* [Material shown]
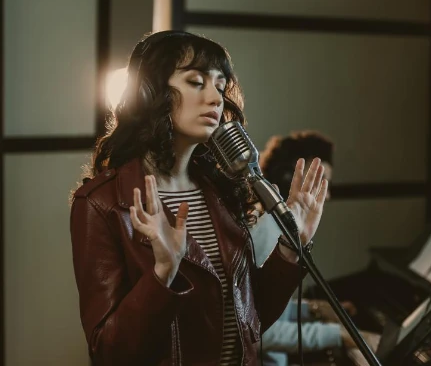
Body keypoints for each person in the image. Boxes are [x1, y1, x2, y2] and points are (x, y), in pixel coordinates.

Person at [69, 31, 329, 366]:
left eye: (220, 86)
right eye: (196, 82)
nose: (215, 98)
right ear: (151, 91)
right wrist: (163, 274)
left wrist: (291, 249)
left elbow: (250, 317)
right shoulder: (101, 204)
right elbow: (109, 352)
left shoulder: (220, 189)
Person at [254, 131, 380, 366]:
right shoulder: (264, 229)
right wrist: (340, 336)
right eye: (321, 185)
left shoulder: (275, 225)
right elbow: (259, 330)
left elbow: (263, 303)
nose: (328, 195)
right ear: (285, 179)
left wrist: (314, 309)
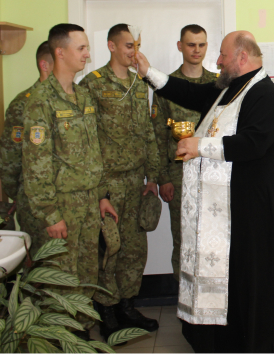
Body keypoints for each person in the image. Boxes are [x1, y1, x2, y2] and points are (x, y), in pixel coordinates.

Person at [135, 31, 274, 353]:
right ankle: (223, 339)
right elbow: (189, 92)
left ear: (242, 57)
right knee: (233, 273)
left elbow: (254, 143)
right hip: (231, 202)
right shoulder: (229, 88)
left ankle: (252, 343)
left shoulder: (265, 94)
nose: (217, 61)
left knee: (250, 275)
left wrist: (199, 146)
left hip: (254, 203)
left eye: (222, 55)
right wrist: (148, 72)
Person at [22, 24, 118, 340]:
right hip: (61, 207)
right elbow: (36, 165)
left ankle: (81, 335)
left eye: (87, 47)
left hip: (89, 204)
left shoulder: (83, 95)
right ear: (60, 52)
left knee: (87, 275)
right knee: (60, 280)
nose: (87, 54)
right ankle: (59, 340)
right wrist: (50, 214)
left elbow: (94, 151)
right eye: (81, 48)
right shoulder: (40, 100)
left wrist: (102, 195)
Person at [80, 24, 161, 340]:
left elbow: (148, 133)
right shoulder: (93, 84)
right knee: (109, 249)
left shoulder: (140, 84)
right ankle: (107, 311)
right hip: (108, 184)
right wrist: (100, 191)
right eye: (129, 45)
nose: (134, 52)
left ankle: (128, 306)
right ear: (111, 46)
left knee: (134, 249)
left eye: (137, 46)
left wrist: (152, 177)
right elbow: (87, 141)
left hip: (136, 181)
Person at [150, 24, 217, 281]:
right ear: (180, 46)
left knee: (213, 236)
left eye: (201, 45)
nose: (196, 50)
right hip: (179, 175)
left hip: (213, 173)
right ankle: (183, 293)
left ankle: (211, 291)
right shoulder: (167, 86)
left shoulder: (218, 84)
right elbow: (157, 136)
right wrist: (163, 178)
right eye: (191, 45)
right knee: (183, 238)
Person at [0, 41, 53, 245]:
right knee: (41, 257)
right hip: (35, 202)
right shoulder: (24, 103)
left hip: (68, 201)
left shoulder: (70, 100)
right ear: (44, 65)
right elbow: (8, 158)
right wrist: (21, 194)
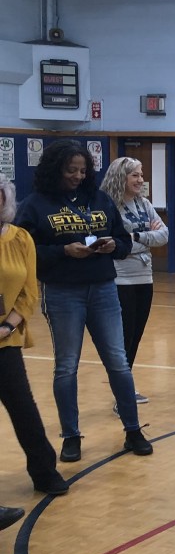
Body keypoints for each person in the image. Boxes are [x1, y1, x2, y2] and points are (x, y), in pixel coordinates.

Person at [16, 140, 153, 461]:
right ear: (55, 170)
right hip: (63, 292)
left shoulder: (100, 199)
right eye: (70, 171)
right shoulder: (35, 205)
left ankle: (133, 430)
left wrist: (108, 245)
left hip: (104, 288)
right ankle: (71, 435)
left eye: (82, 170)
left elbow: (122, 240)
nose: (77, 176)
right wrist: (63, 251)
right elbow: (25, 251)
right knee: (66, 367)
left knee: (118, 362)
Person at [0, 176, 70, 508]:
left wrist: (7, 327)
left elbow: (29, 292)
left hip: (6, 341)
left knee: (23, 408)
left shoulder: (20, 238)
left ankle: (44, 472)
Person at [101, 156, 168, 404]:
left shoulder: (144, 203)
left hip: (145, 277)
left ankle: (125, 386)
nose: (141, 180)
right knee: (123, 337)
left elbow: (163, 235)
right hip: (120, 280)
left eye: (141, 175)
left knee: (136, 335)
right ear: (122, 177)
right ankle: (122, 393)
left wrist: (134, 238)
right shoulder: (107, 206)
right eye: (135, 175)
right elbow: (109, 245)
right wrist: (143, 240)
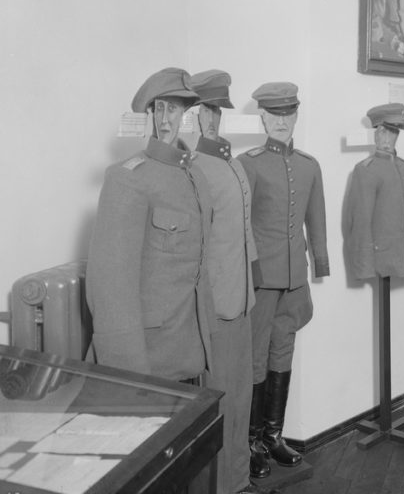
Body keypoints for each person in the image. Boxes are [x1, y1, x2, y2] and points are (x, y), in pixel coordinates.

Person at [86, 67, 214, 386]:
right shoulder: (128, 178)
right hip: (148, 359)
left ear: (186, 114)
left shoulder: (195, 175)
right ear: (149, 115)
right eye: (159, 108)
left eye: (174, 108)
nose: (166, 118)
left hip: (190, 348)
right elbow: (111, 288)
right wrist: (128, 372)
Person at [188, 70, 272, 494]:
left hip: (241, 302)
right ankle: (219, 487)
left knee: (240, 398)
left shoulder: (232, 164)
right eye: (207, 110)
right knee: (219, 402)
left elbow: (244, 232)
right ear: (195, 115)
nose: (213, 119)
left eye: (218, 110)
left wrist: (254, 281)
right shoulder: (195, 169)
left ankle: (238, 482)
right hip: (214, 308)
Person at [239, 82, 329, 473]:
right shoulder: (250, 163)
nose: (280, 121)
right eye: (272, 114)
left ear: (296, 115)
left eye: (287, 113)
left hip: (294, 279)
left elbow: (317, 219)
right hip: (261, 279)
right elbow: (241, 227)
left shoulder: (309, 165)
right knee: (256, 359)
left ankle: (273, 436)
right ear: (261, 117)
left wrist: (320, 262)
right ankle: (250, 444)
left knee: (282, 352)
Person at [344, 103, 404, 280]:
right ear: (376, 133)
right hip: (382, 258)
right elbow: (360, 224)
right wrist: (365, 267)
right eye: (382, 132)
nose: (387, 138)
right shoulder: (366, 170)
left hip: (403, 256)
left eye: (393, 132)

* [What you are asked to do]
From the entries above, return each line with the word "nose" in it.

* [Answer space]
nose: (215, 98)
nose: (328, 195)
nose: (217, 61)
nose: (87, 54)
nose: (134, 52)
nose: (196, 50)
nose: (77, 176)
nose: (141, 180)
nose: (166, 118)
nose: (213, 119)
nose: (280, 121)
nose: (387, 138)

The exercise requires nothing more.